Segundo o texto em análise, em que contexto surgiu o Decreto-Lei nº 137/2010?

● Texto em análise:
-=-=-

No que concerne ao recorrente já tinha sido emitido parecer, no âmbito de uma quadro legislativo diverso ( ponto u) dos factos provados), quanto à inexistência de incompatibilidade.
Este parecer aliado ao exercício da actividade durante um largo período de tempo criaram no recorrente expectativas quanto à compatibilidade entre o estatuto de aposentado e o exercício da referida actividade, pelo que alteração legislativa operada pelo Decreto-Lei nº 137/2010 violou o princípio da confiança ? 
Conforme refere o Acórdão nº 396/2011 do Tribunal Constitucional ( www.dgsi.pt), « a aplicação do princípio da confiança deve partir de uma definição rigorosa dos requisitos cumulativos a que deve obedecer a situação de confiança, para ser digna de tutela. Dados por verificados esses requisitos, há que proceder a um balanceamento ou ponderação entre os interesses particulares desfavoravelmente afectados pela alteração do quadro normativo que os regula e o interesse público que justifica essa alteração. Dessa valoração, em concreto, do peso relativo dos bens em confronto, assim como da contenção das soluções impugnadas dentro de limites de razoabilidade e de justa medida, irá resultar o juízo definitivo quanto à sua conformidade constitucional».
Para correcta resolução da questão enunciada, importa considerar que o Decreto-Lei nº 137/2010 surgiu num contexto de crise económica e visava, quanto ao aspecto que ora nos ocupa, a eliminação, conforme já referimos, de acumulação de “vencimentos públicos” com pensões do sistema público de aposentação. 
A invocada expectativa do recorrente não poderá surgir como um impedimento de alteração legislativa ditada por razões de interesse público no quadro económico indicado e a ponderação dos interesses em causa permite concluir pela observância do princípio da confiança.
Acresce ainda que o art. 8º do referido diploma consagrou disposições referentes à sua aplicação no tempo que permitiram mitigar o prejuízo de interesses particulares.

-=-=-

● Dados de origem:
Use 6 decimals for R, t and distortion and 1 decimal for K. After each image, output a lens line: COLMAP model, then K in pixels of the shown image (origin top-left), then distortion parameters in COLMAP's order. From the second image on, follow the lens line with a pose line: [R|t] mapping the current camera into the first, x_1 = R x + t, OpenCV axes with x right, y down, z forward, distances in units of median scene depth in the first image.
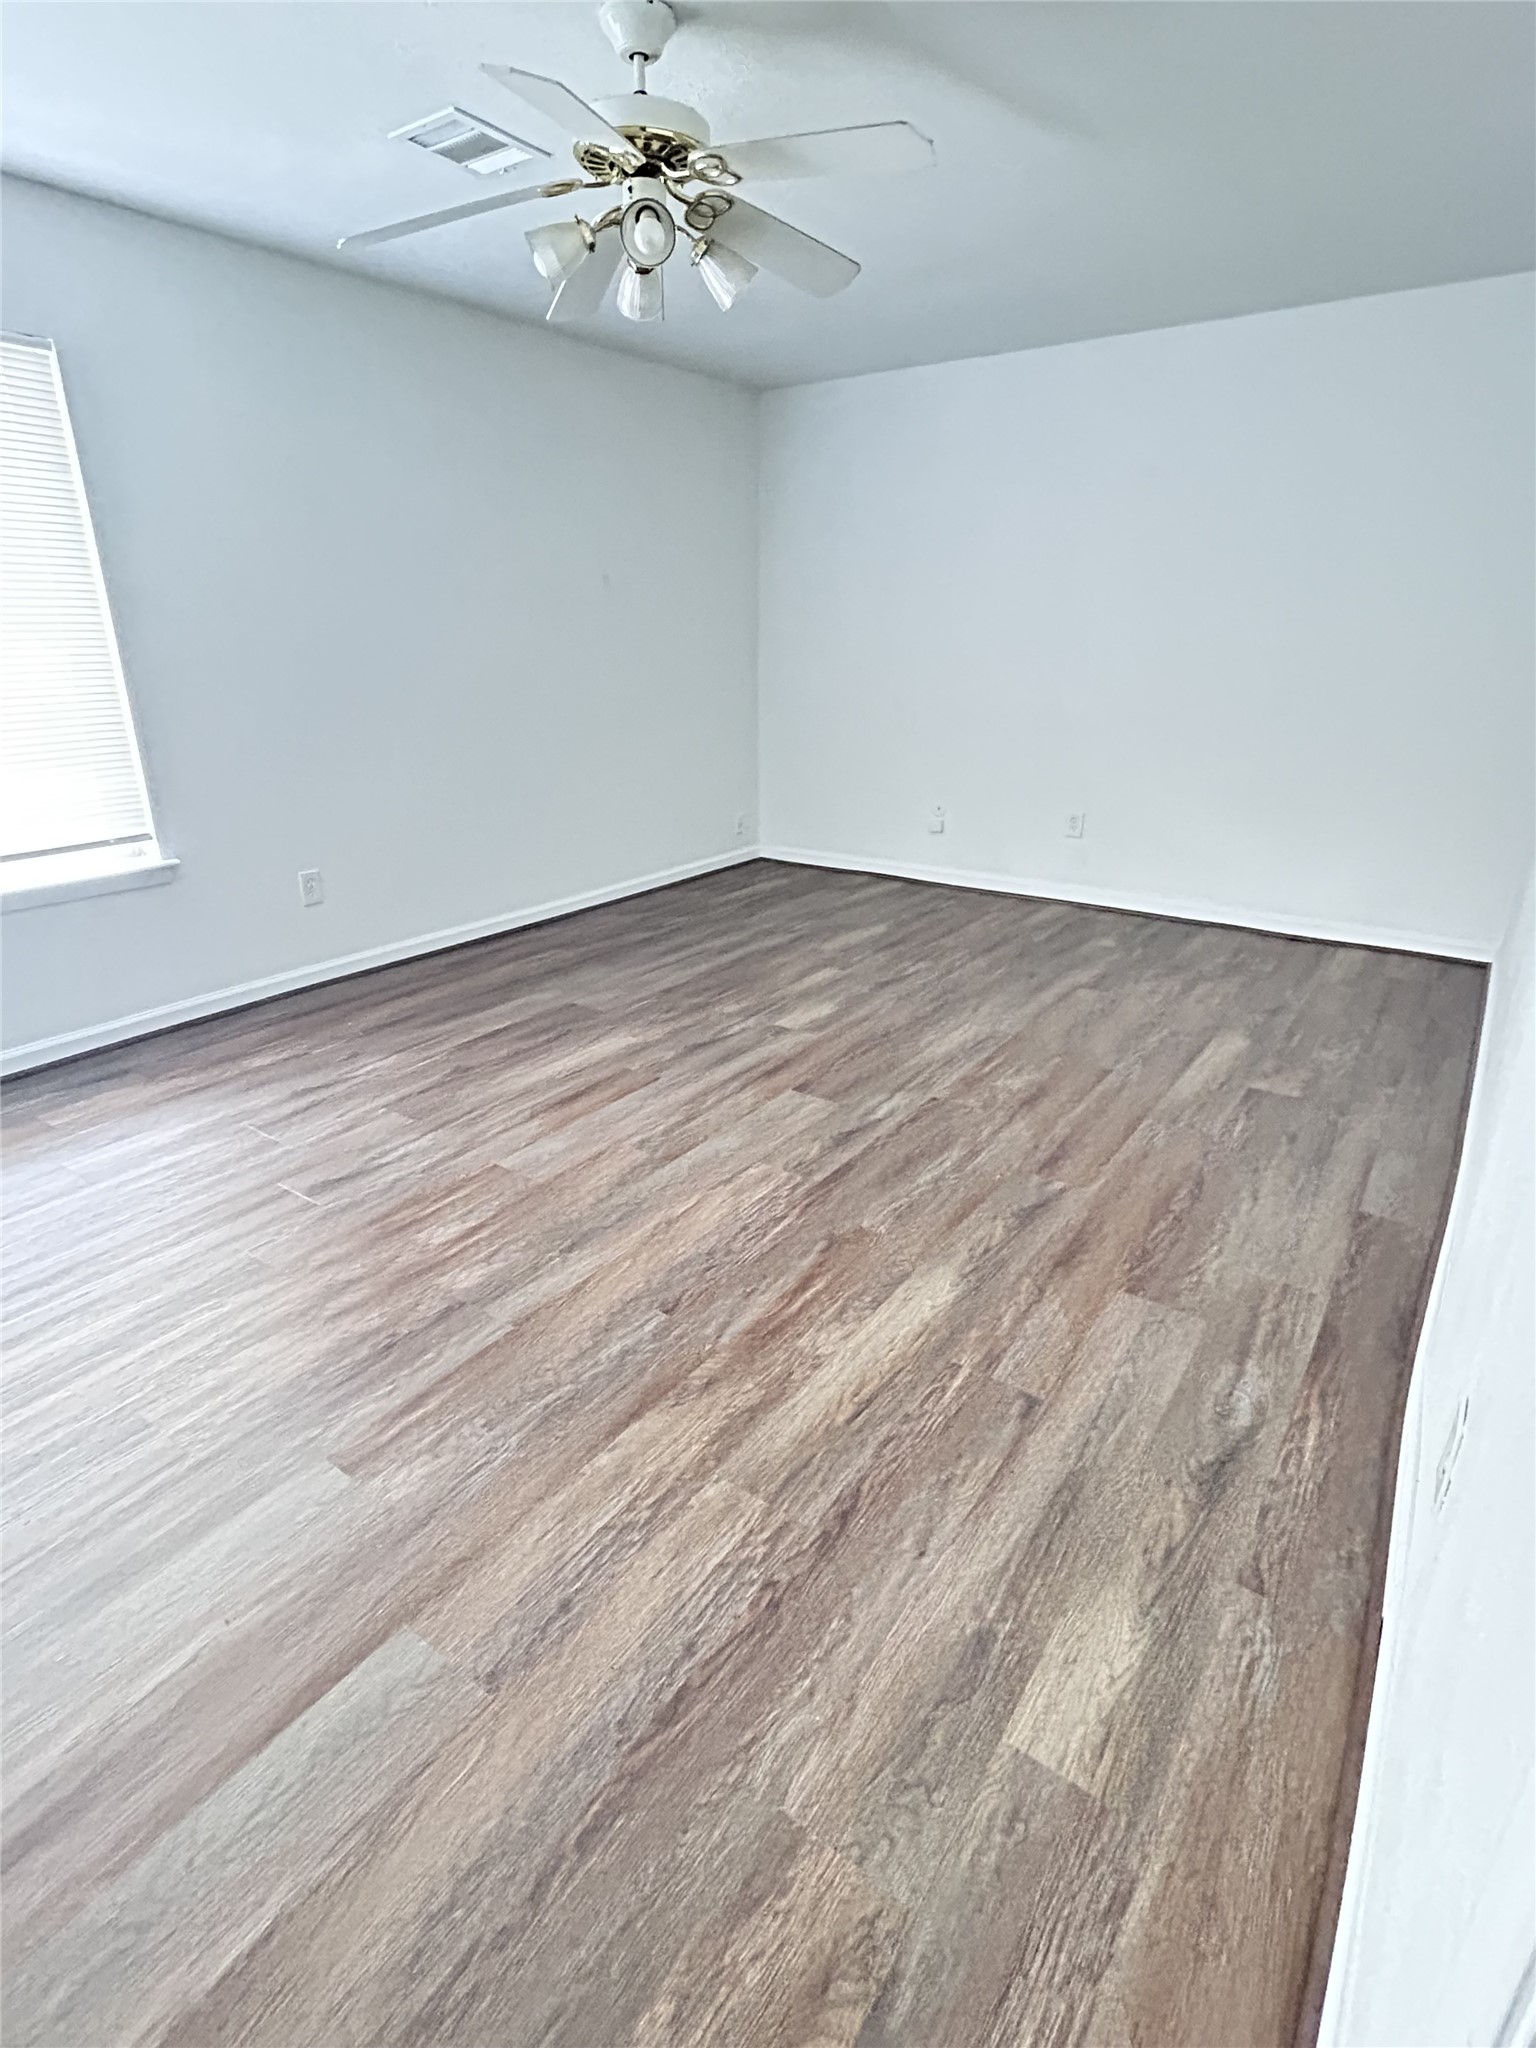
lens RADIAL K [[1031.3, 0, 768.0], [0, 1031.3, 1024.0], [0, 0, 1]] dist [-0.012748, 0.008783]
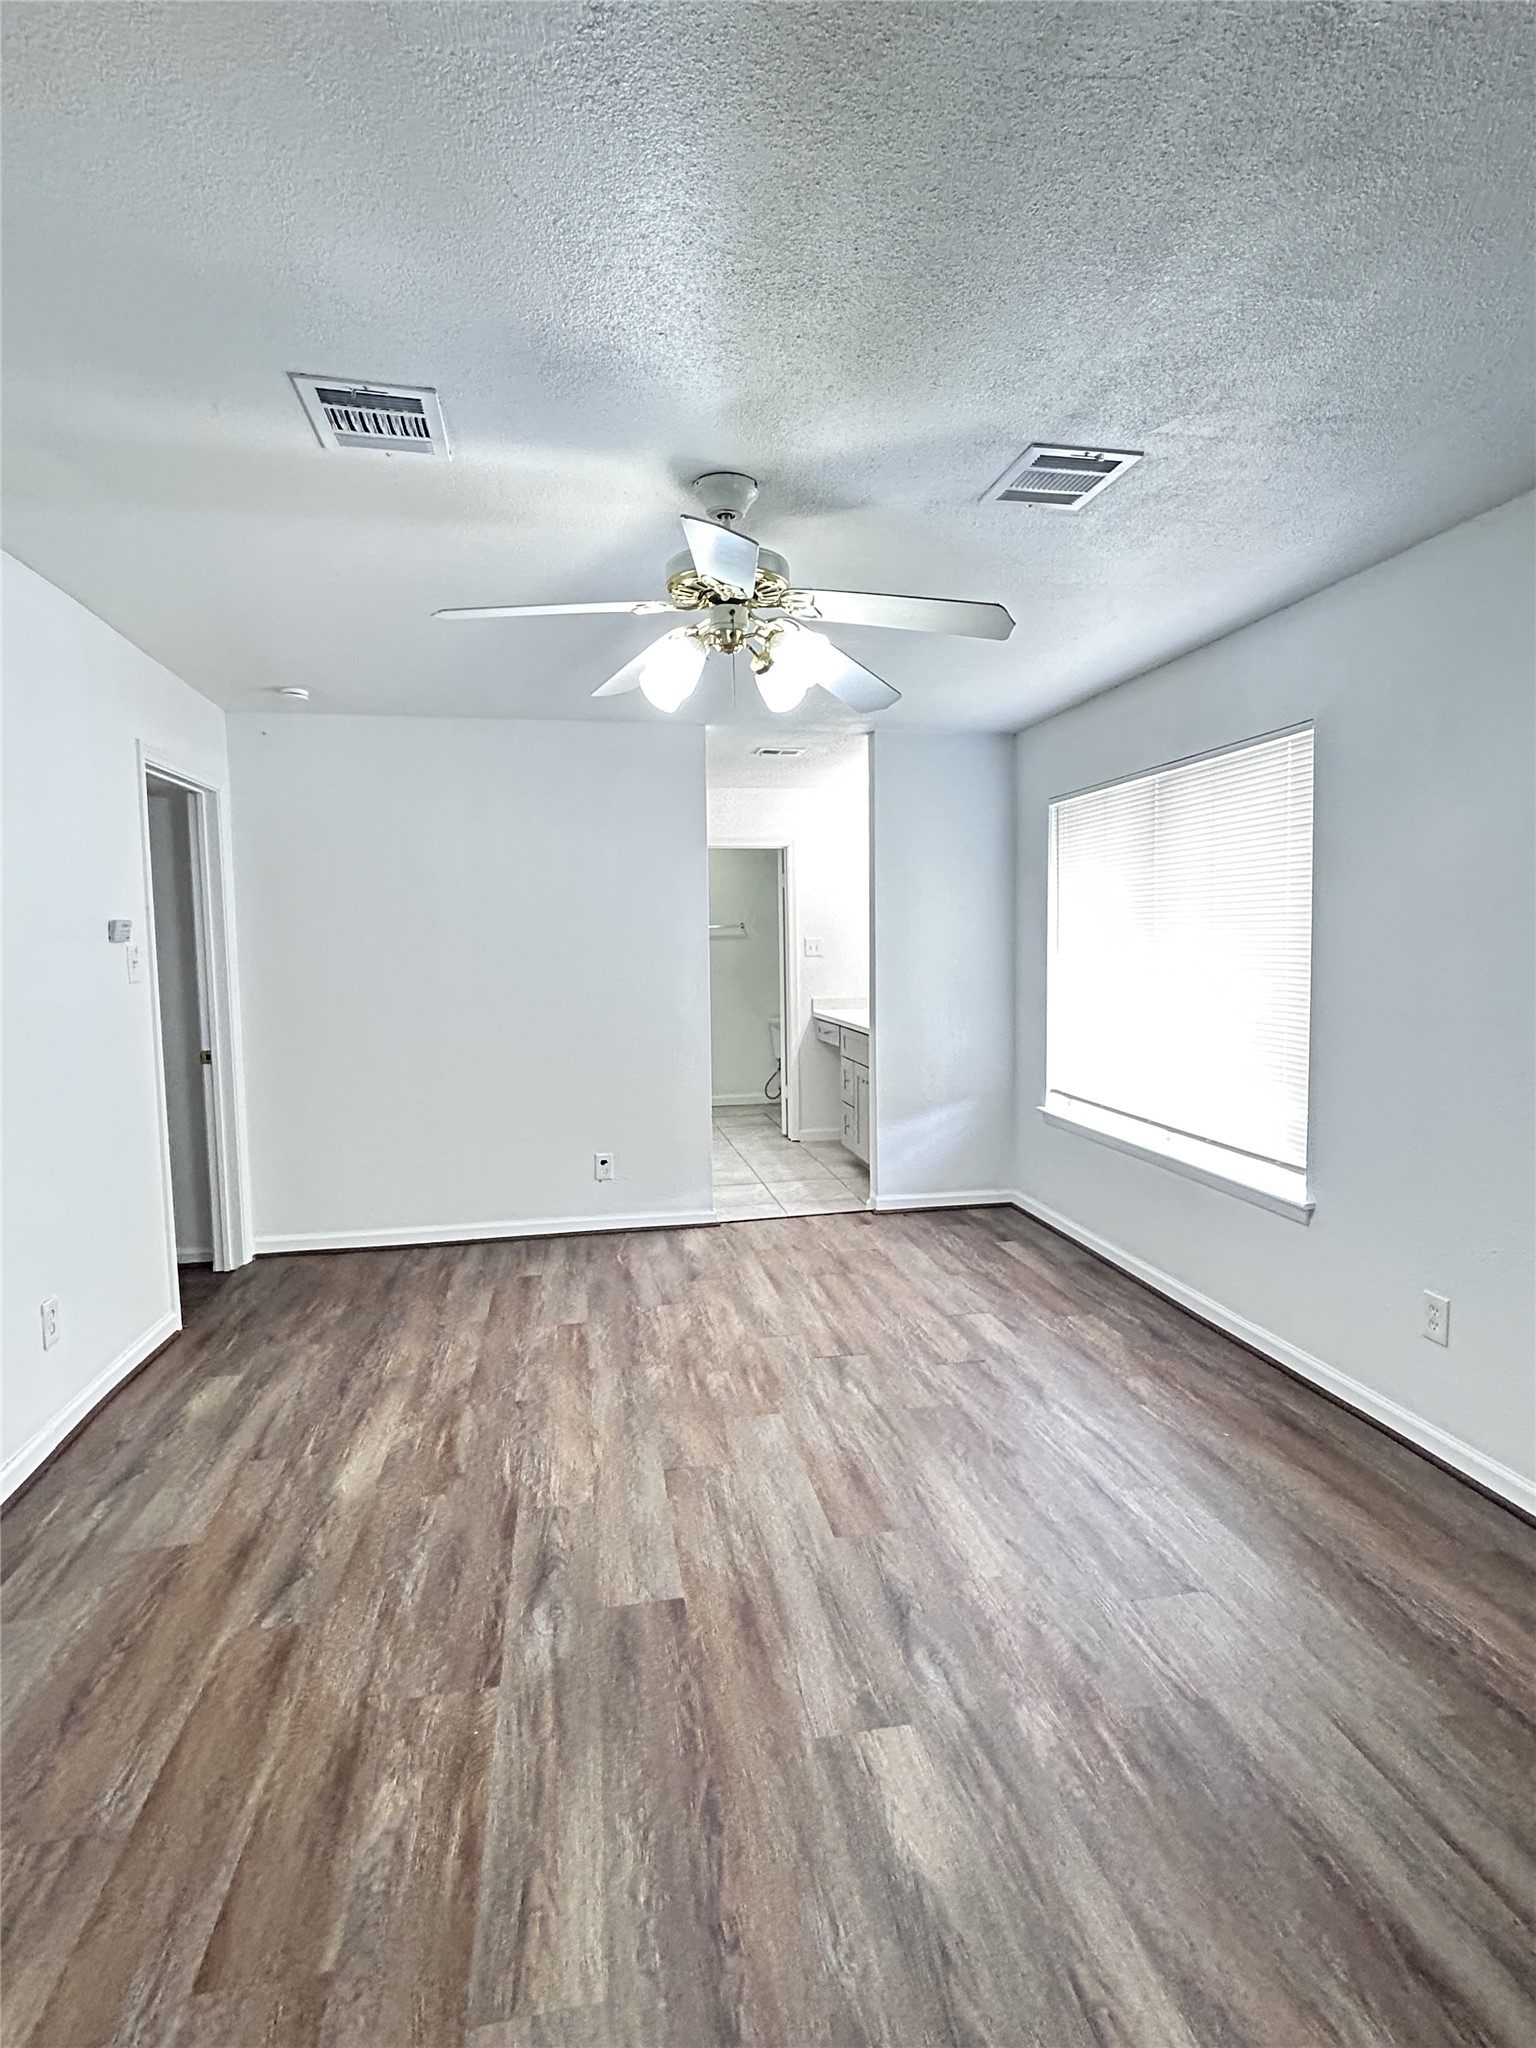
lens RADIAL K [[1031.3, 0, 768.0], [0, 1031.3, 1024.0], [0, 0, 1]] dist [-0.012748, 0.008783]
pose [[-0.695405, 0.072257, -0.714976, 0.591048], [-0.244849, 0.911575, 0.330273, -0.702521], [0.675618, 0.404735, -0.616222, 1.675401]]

-=-=-

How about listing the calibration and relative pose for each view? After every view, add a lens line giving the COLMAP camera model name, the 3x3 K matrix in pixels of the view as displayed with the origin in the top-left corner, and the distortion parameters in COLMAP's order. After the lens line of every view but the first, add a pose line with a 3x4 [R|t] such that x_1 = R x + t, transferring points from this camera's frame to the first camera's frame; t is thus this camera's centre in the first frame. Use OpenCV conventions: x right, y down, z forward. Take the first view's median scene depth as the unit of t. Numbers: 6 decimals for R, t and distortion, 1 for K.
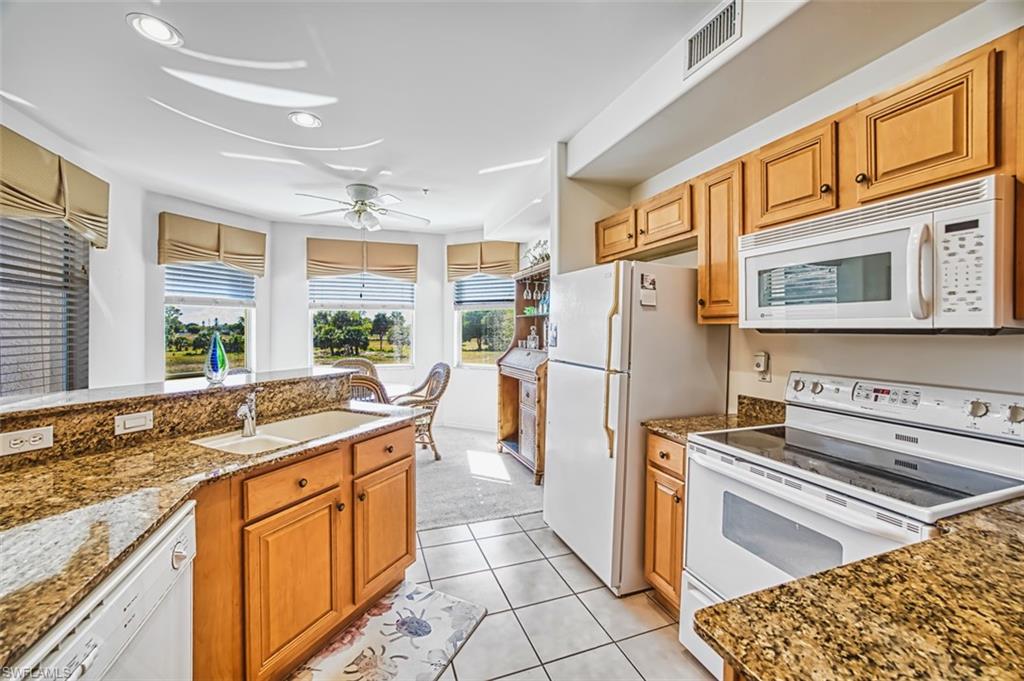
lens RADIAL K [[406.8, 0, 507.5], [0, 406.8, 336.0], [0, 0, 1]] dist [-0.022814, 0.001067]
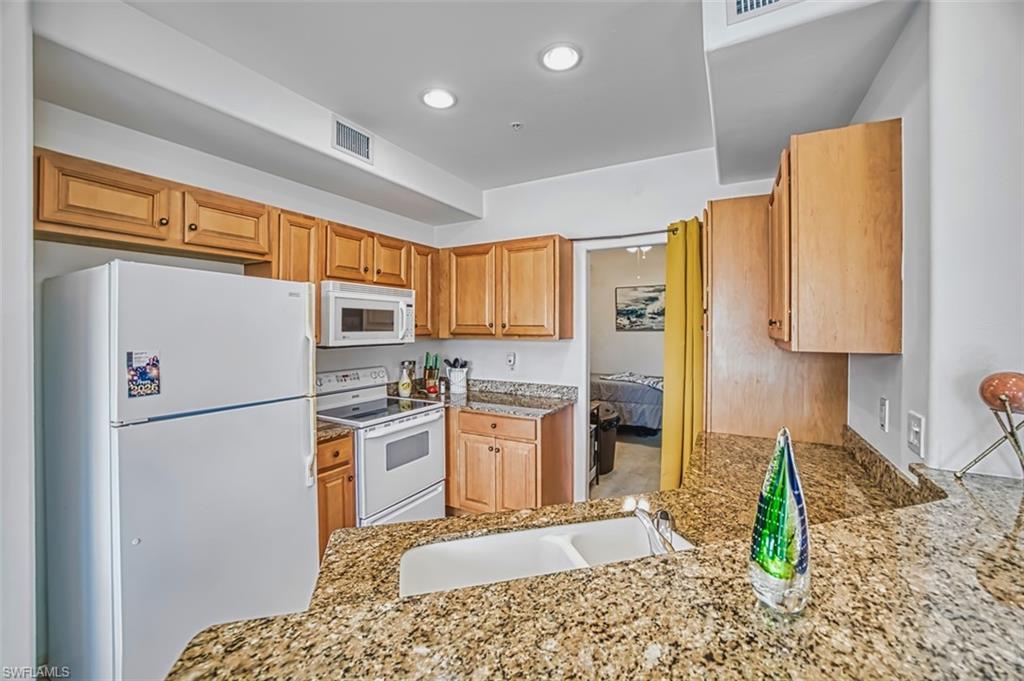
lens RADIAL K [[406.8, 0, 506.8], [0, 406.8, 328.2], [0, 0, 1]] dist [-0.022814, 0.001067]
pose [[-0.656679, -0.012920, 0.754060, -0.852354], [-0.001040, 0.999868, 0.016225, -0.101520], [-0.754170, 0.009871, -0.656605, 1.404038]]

-=-=-

● Resolução do problema:
Num contexto de crise económica.